**What the exercise asks:** Reproduce all of the data below with "distortion parameters" swapped for "distortion coefficients" and nothing else changed, and leave the pictures out.

**Data block:**
__________

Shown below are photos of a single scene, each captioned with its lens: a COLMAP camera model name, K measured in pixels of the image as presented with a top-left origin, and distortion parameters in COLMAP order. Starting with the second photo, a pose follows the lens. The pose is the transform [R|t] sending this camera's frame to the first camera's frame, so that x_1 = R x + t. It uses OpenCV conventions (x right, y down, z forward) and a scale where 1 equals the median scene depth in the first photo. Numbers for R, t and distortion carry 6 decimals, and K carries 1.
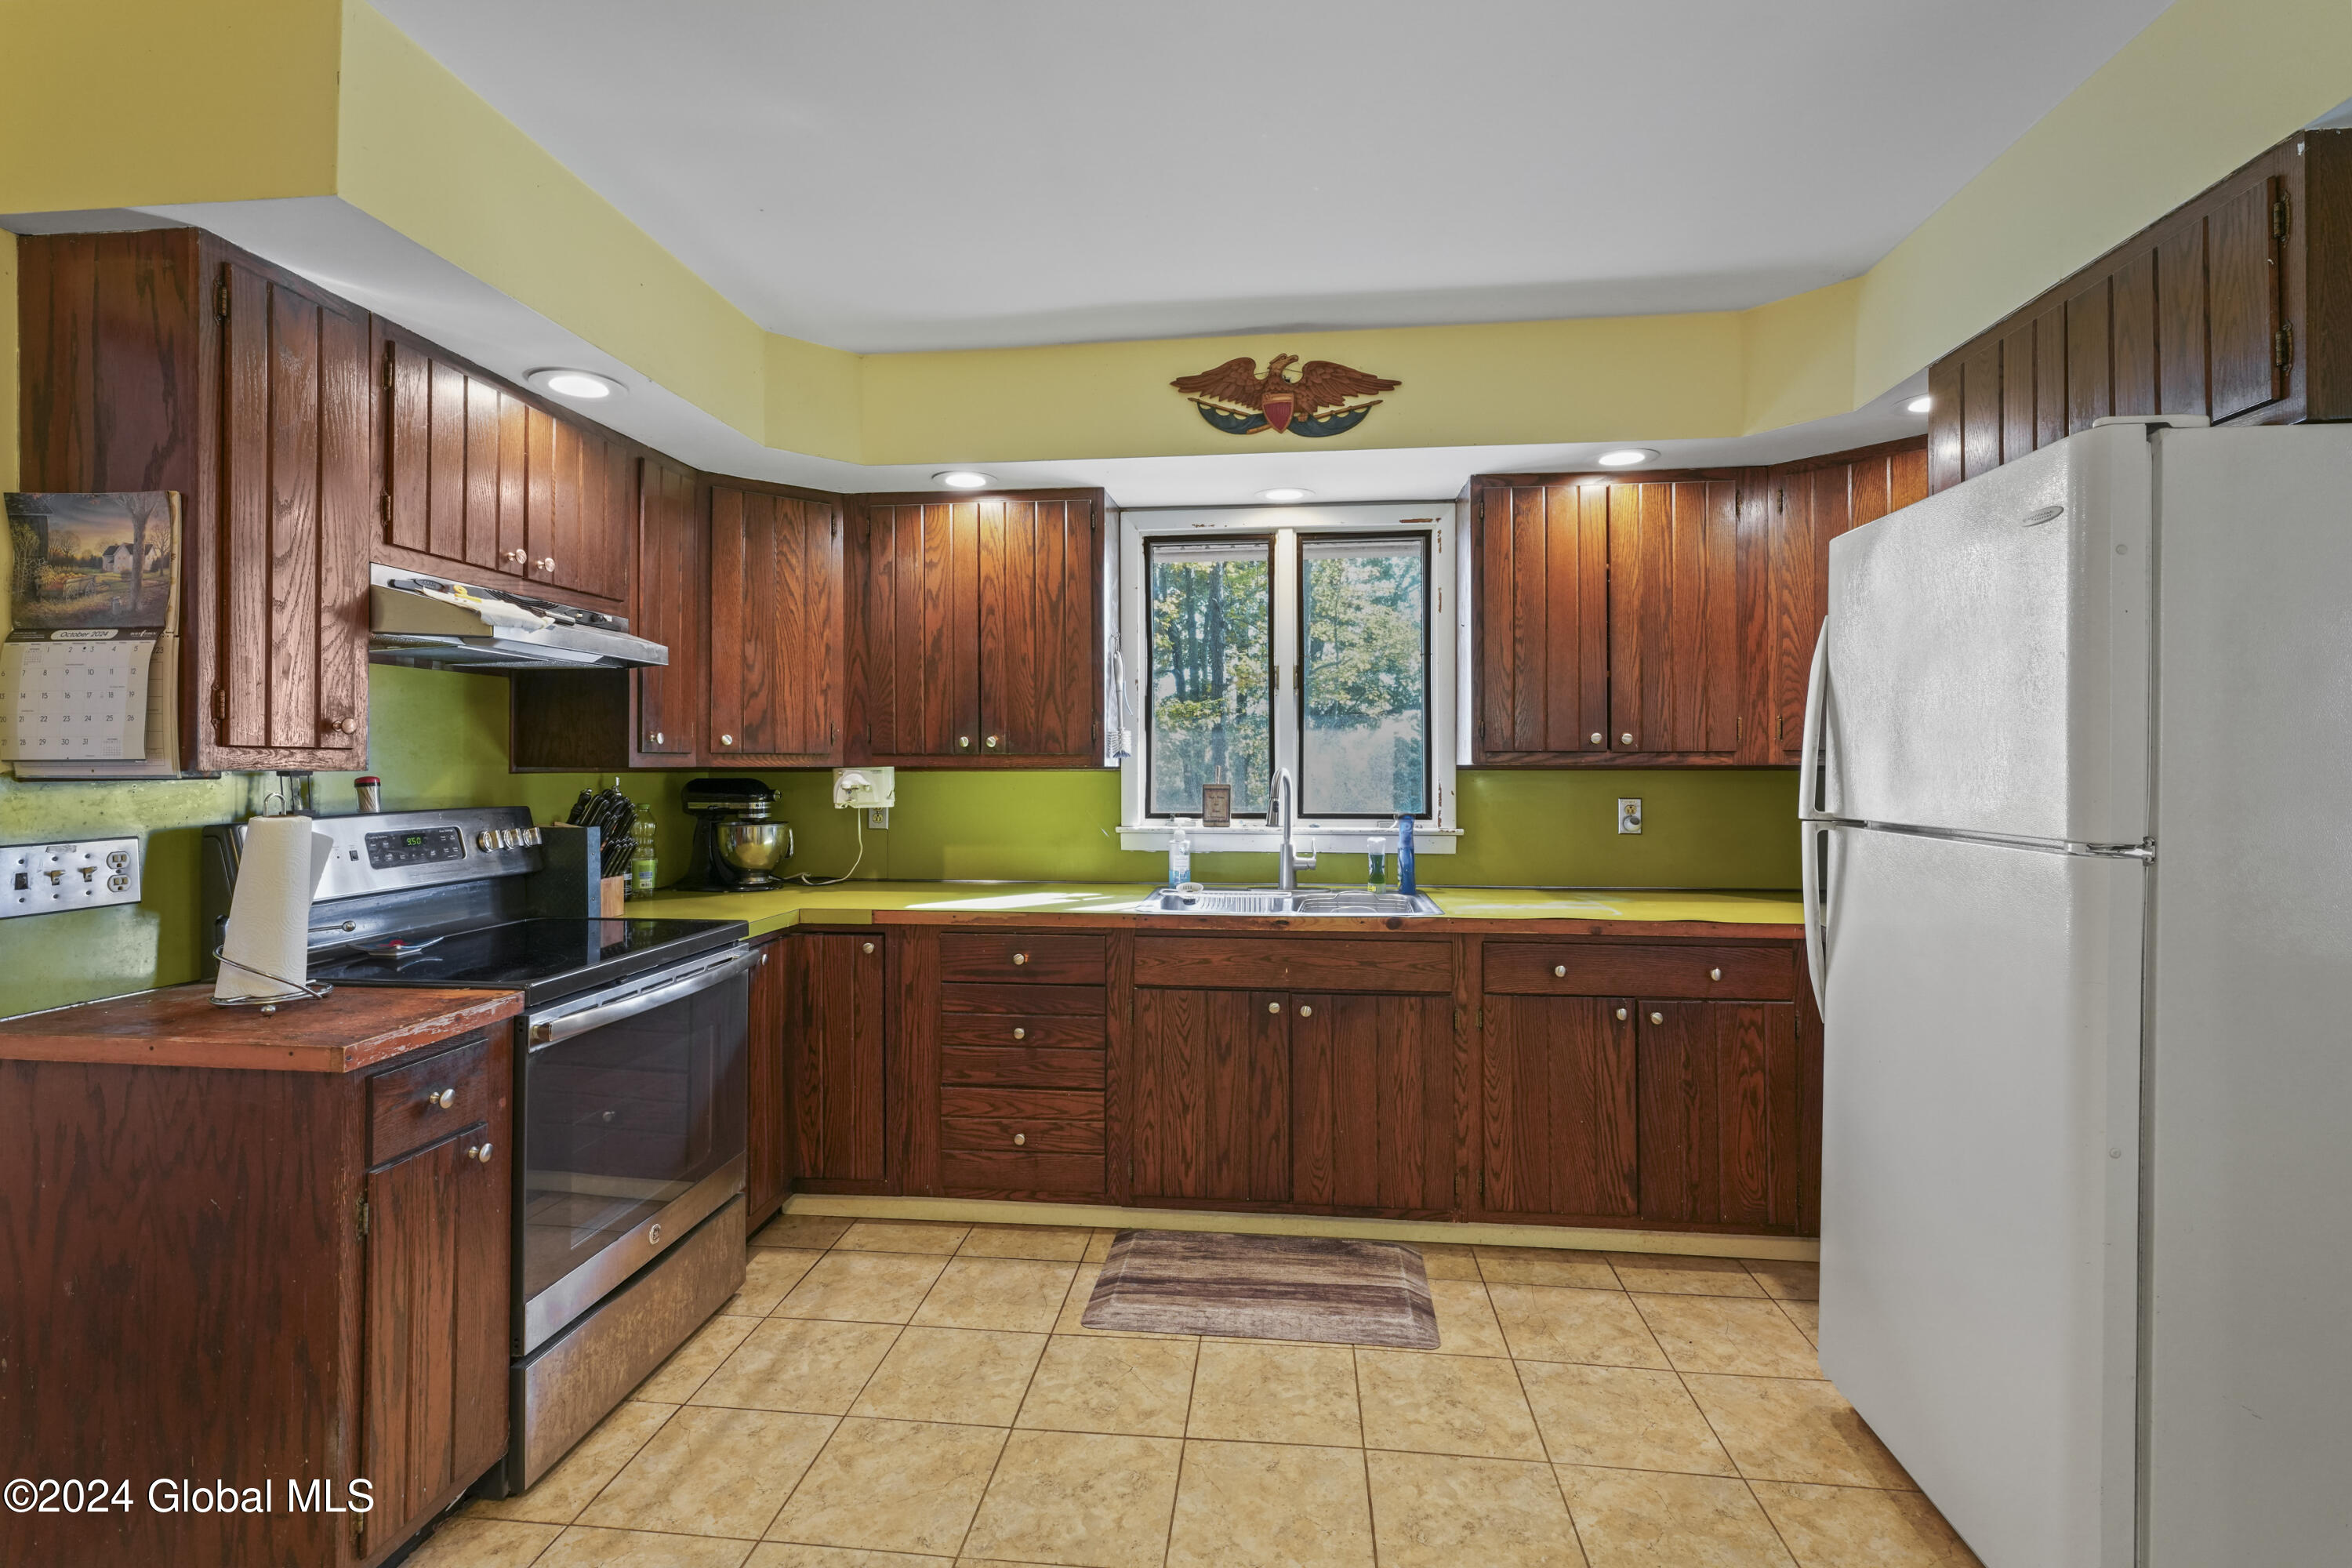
lens RADIAL K [[1064.6, 0, 1162.5], [0, 1064.6, 759.9], [0, 0, 1]] dist [0.000695, -0.000136]
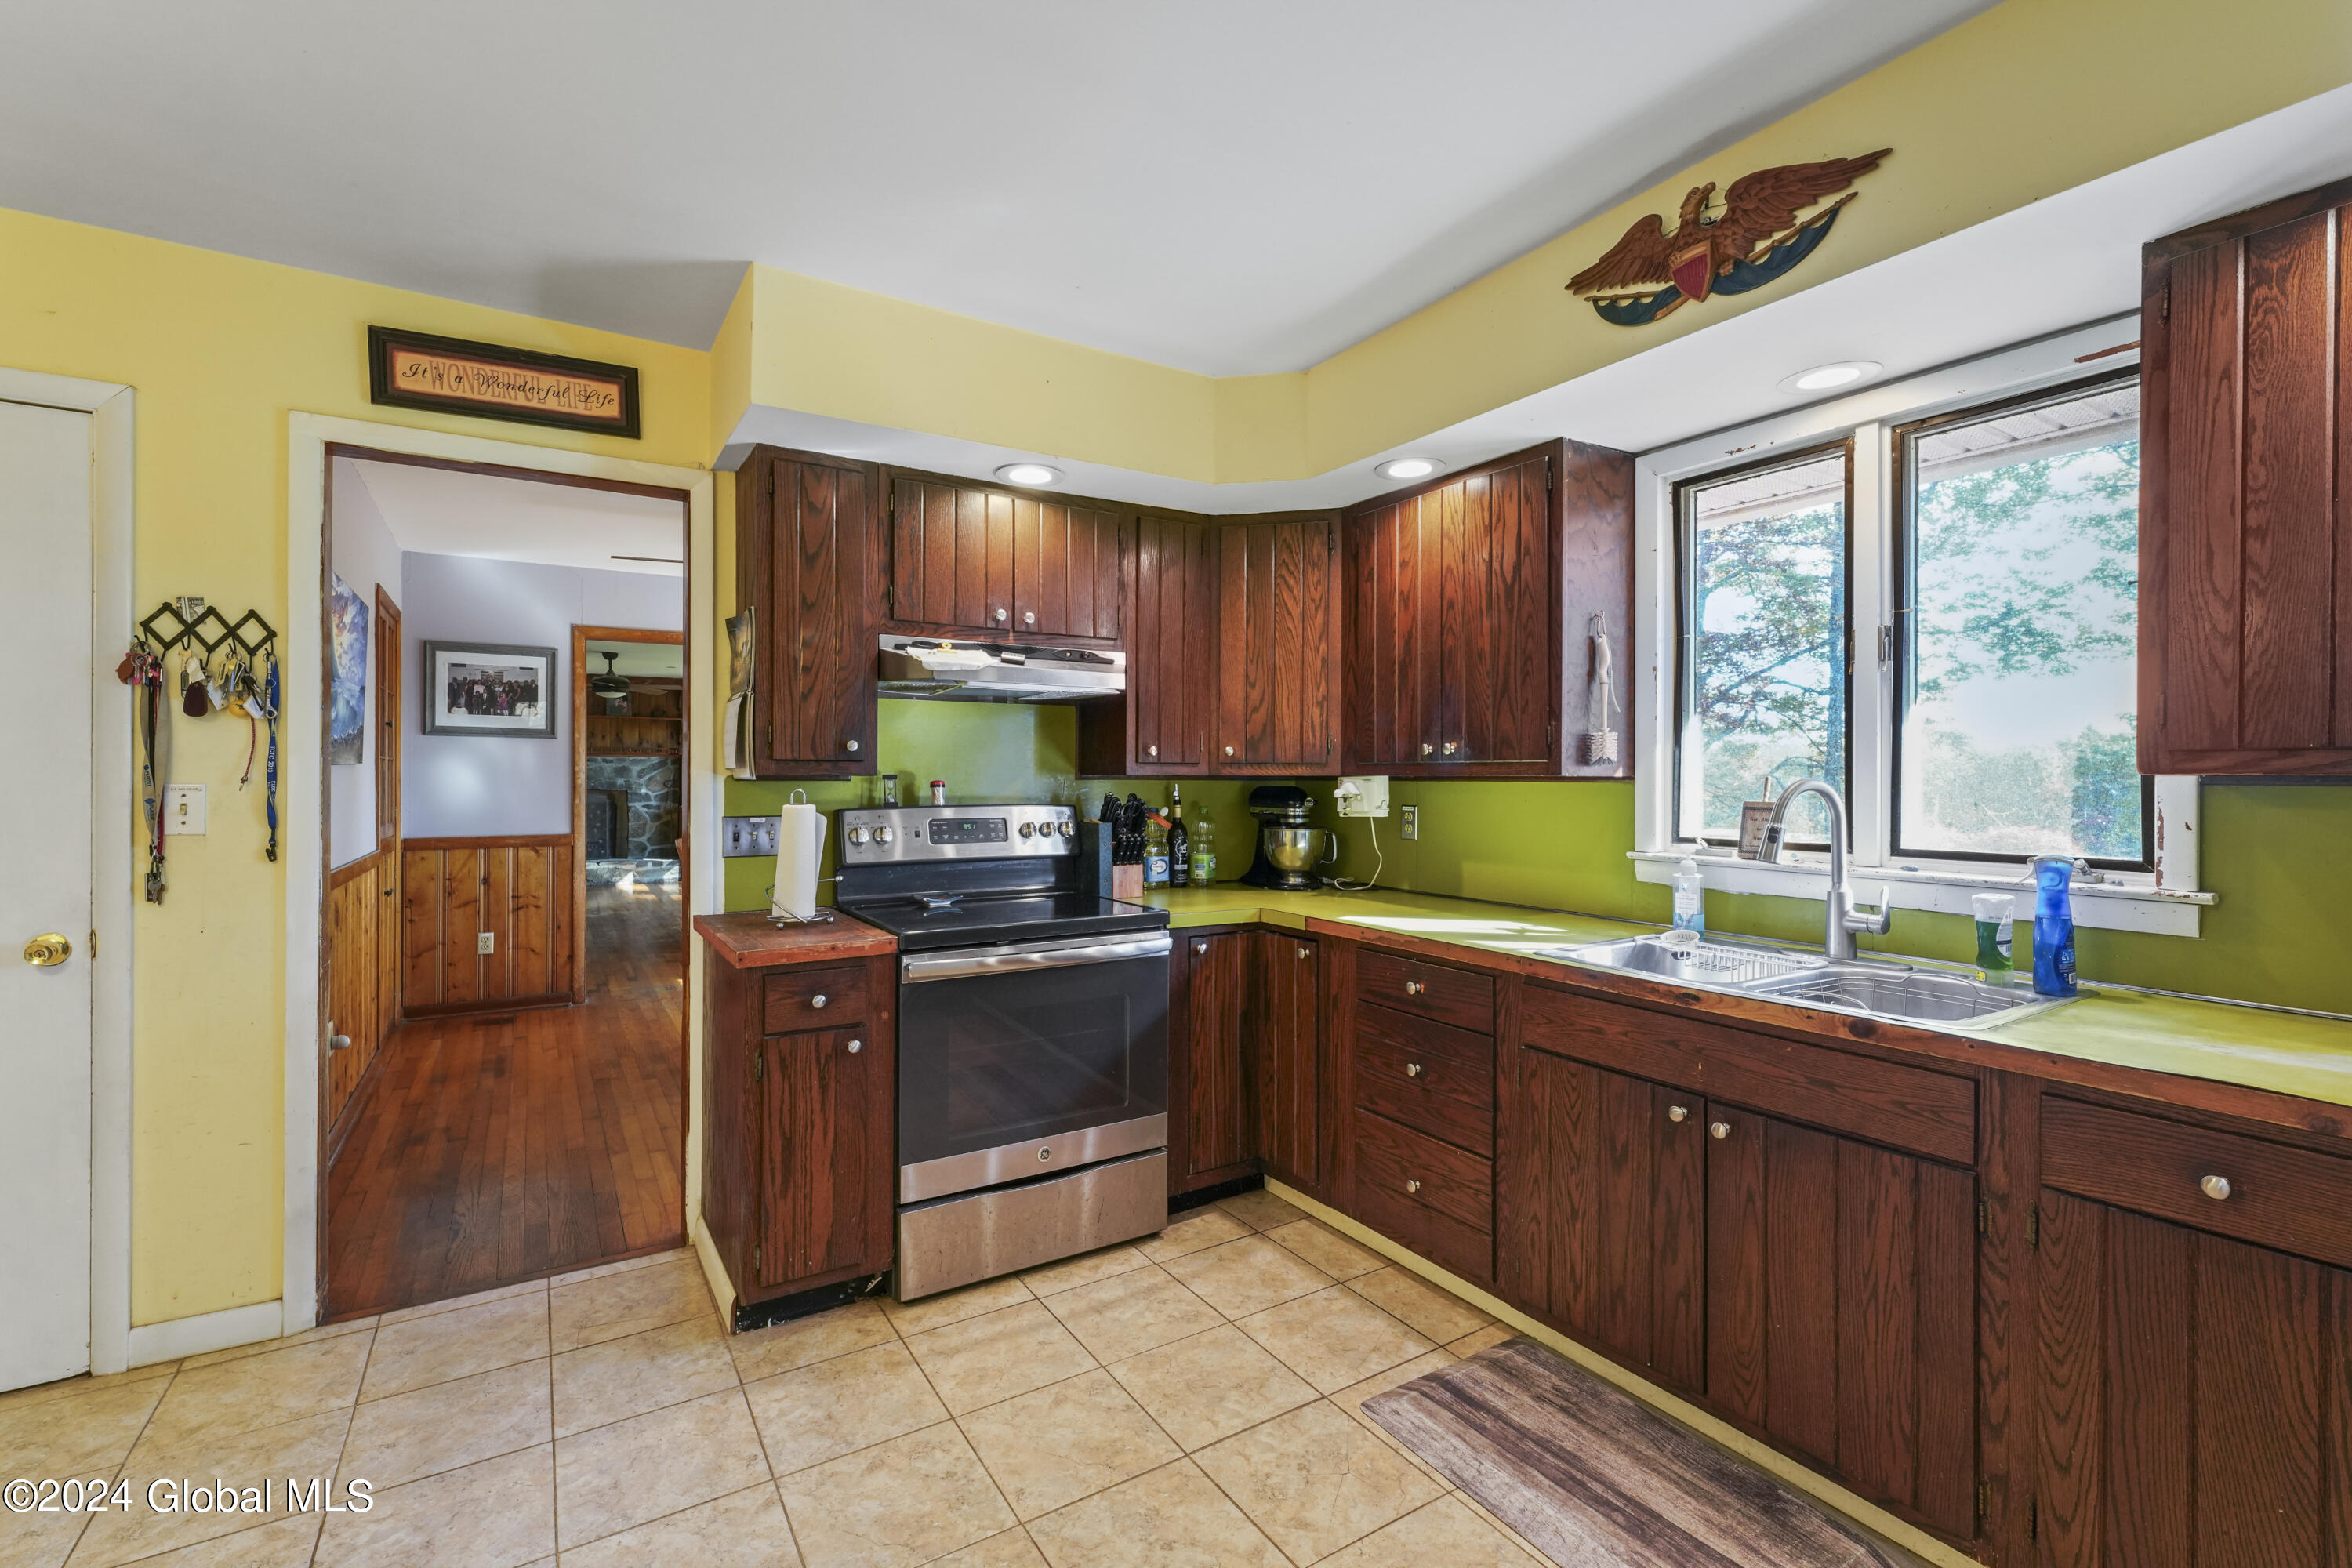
lens RADIAL K [[1016.8, 0, 1160.9], [0, 1016.8, 781.9], [0, 0, 1]] dist [-0.001832, 0.000933]
pose [[0.621828, 0.007328, -0.783120, 0.414833], [-0.000405, 0.999959, 0.009035, 0.004037], [0.783154, -0.005301, 0.621805, 0.300327]]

__________

**Answer space:**
Shown below are photos of a single scene, each captioned with its lens: a COLMAP camera model name, K measured in pixels of the image as presented with a top-left origin, and distortion coefficients in COLMAP order. Starting with the second photo, a pose follows the lens. The pose is the transform [R|t] sending this camera's frame to the first camera's frame, so that x_1 = R x + t. It uses OpenCV conventions (x right, y down, z forward) and a scale where 1 equals the median scene depth in the first photo. Numbers for R, t and distortion carry 6 decimals, and K carries 1.
lens RADIAL K [[1064.6, 0, 1162.5], [0, 1064.6, 759.9], [0, 0, 1]] dist [0.000695, -0.000136]
lens RADIAL K [[1016.8, 0, 1160.9], [0, 1016.8, 781.9], [0, 0, 1]] dist [-0.001832, 0.000933]
pose [[0.621828, 0.007328, -0.783120, 0.414833], [-0.000405, 0.999959, 0.009035, 0.004037], [0.783154, -0.005301, 0.621805, 0.300327]]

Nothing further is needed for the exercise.